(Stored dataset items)
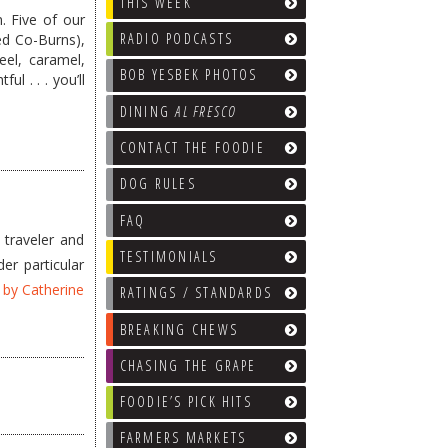
THIS WEEK
. Five of our
RADIO PODCASTS
ed Co-Burns),
el, caramel,
BOB YESBEK PHOTOS
l . . . you’ll
DINING
AL FRESCO
CONTACT THE FOODIE
DOG RULES
FAQ
 traveler and
TESTIMONIALS
er particular
n by Catherine
RATINGS / STANDARDS
BREAKING CHEWS
CHASING THE GRAPE
FOODIE’S PICK HITS
FARMERS MARKETS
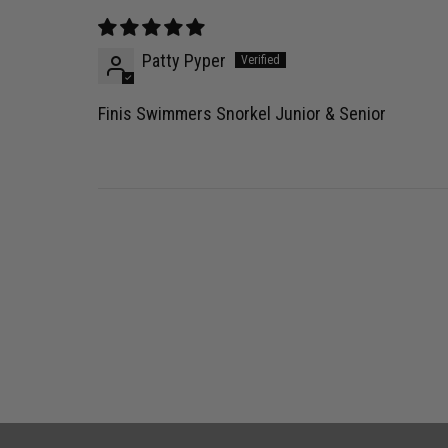
Patty Pyper
Finis Swimmers Snorkel Junior & Senior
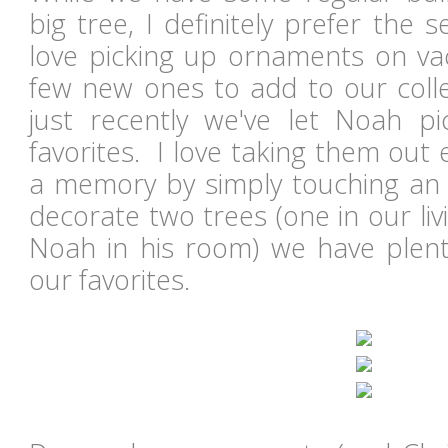
big tree, I definitely prefer the
love picking up ornaments on vac
few new ones to add to our colle
just recently we've let Noah p
favorites. I love taking them out 
a memory by simply touching an
decorate two trees (one in our li
Noah in his room) we have plent
our favorites.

The task
Lines holding the word "love" are the answer; copy every one from the records above.

Response box
love picking up ornaments on vac
favorites. I love taking them out 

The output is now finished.